What you return must be the data below, word for word, without any images.
** Opening DATASET EXTRACT block **
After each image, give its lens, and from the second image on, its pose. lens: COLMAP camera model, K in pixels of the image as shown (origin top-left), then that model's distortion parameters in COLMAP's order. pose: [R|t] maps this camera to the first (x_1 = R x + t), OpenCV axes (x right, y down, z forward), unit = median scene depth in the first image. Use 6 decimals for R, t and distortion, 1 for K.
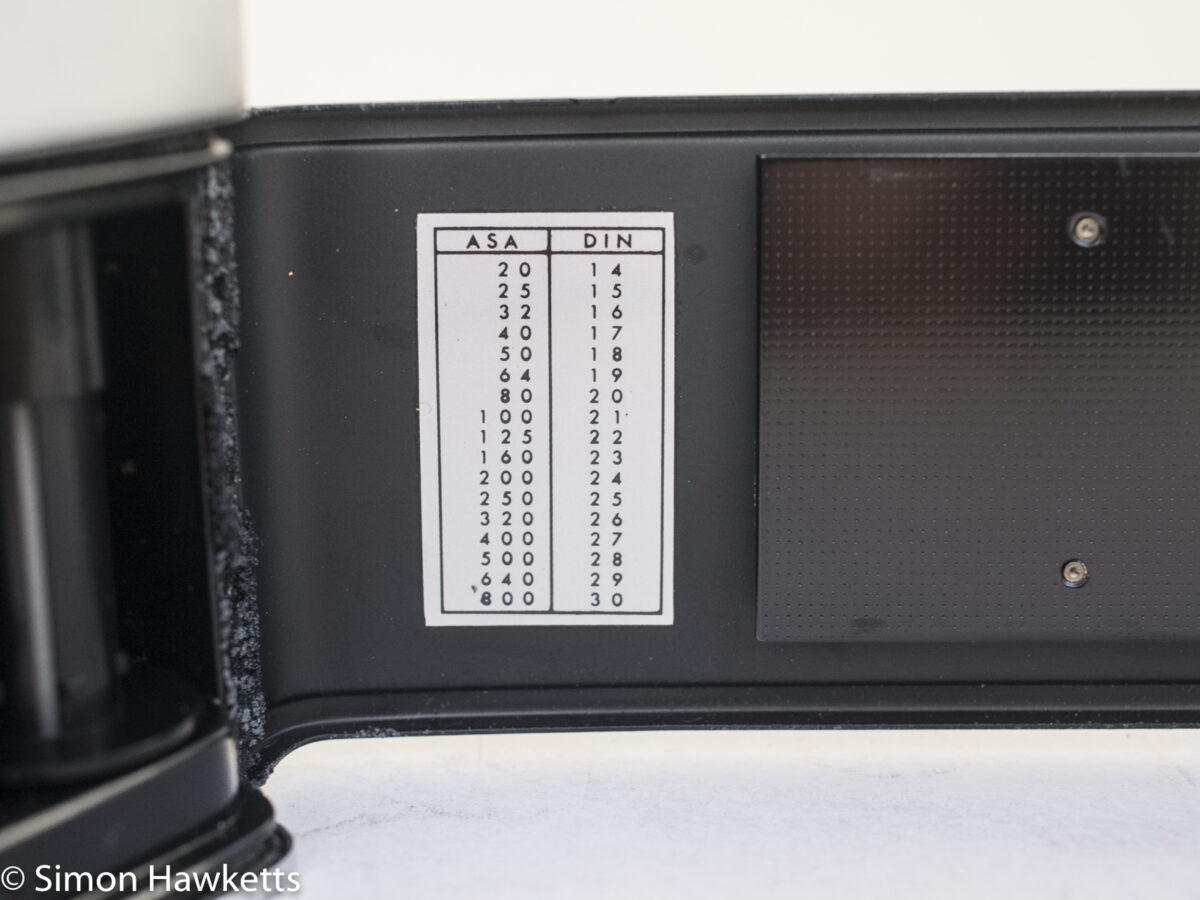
lens RADIAL K [[2219.6, 0, 600.0], [0, 2219.6, 449.7], [0, 0, 1]] dist [-0.036163, 0.000000]
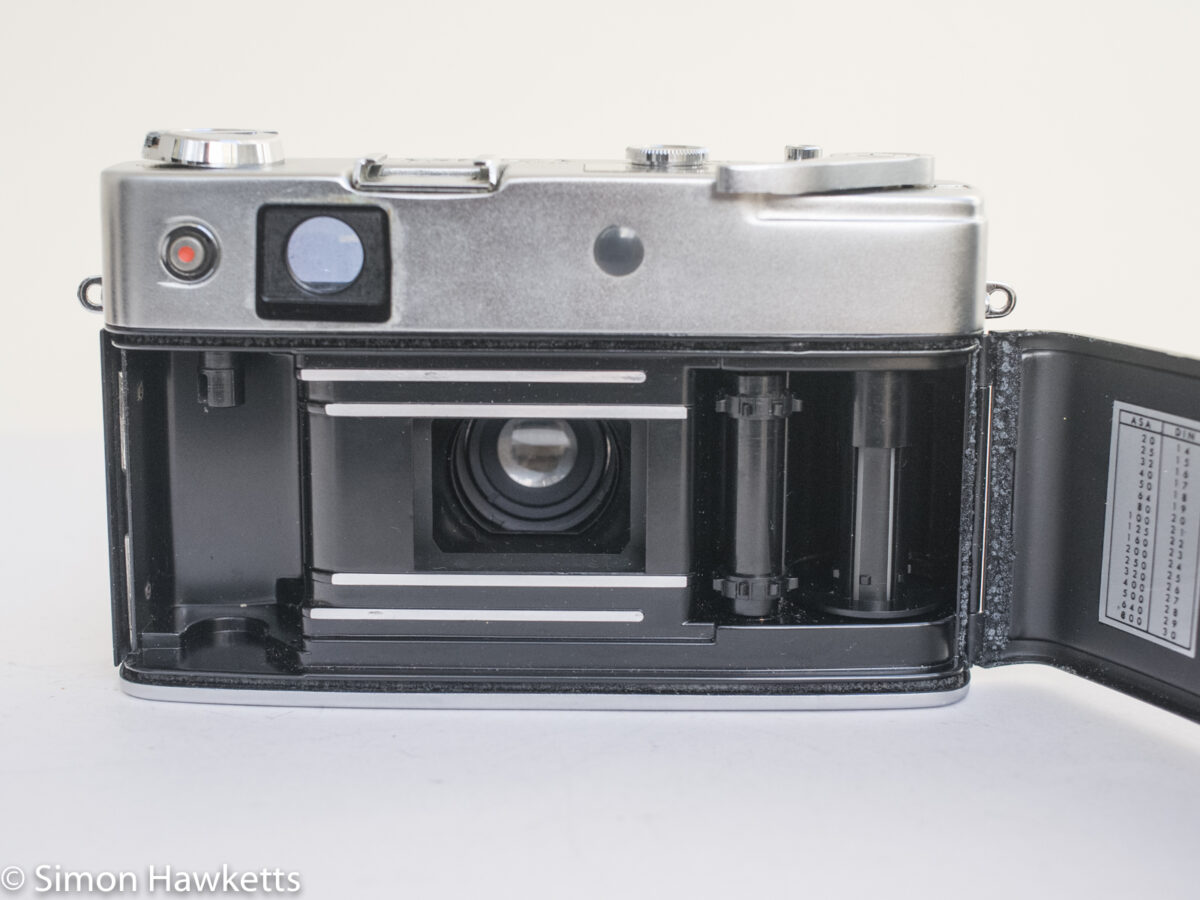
lens RADIAL K [[2219.6, 0, 600.1], [0, 2219.6, 450.1], [0, 0, 1]] dist [-0.036163, 0.000000]
pose [[0.478768, 0.200569, -0.854724, 1.305179], [-0.227988, 0.968559, 0.099575, -0.151074], [0.847823, 0.147193, 0.509442, -0.315327]]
** Closing DATASET EXTRACT block **
* _RESPONSE BOX_:
After each image, give its lens, and from the second image on, its pose. lens: COLMAP camera model, K in pixels of the image as shown (origin top-left), then that model's distortion parameters in COLMAP's order. pose: [R|t] maps this camera to the first (x_1 = R x + t), OpenCV axes (x right, y down, z forward), unit = median scene depth in the first image. Use 6 decimals for R, t and distortion, 1 for K.
lens RADIAL K [[2219.6, 0, 600.0], [0, 2219.6, 449.7], [0, 0, 1]] dist [-0.036163, 0.000000]
lens RADIAL K [[2219.6, 0, 600.1], [0, 2219.6, 450.1], [0, 0, 1]] dist [-0.036163, 0.000000]
pose [[0.478768, 0.200569, -0.854724, 1.305179], [-0.227988, 0.968559, 0.099575, -0.151074], [0.847823, 0.147193, 0.509442, -0.315327]]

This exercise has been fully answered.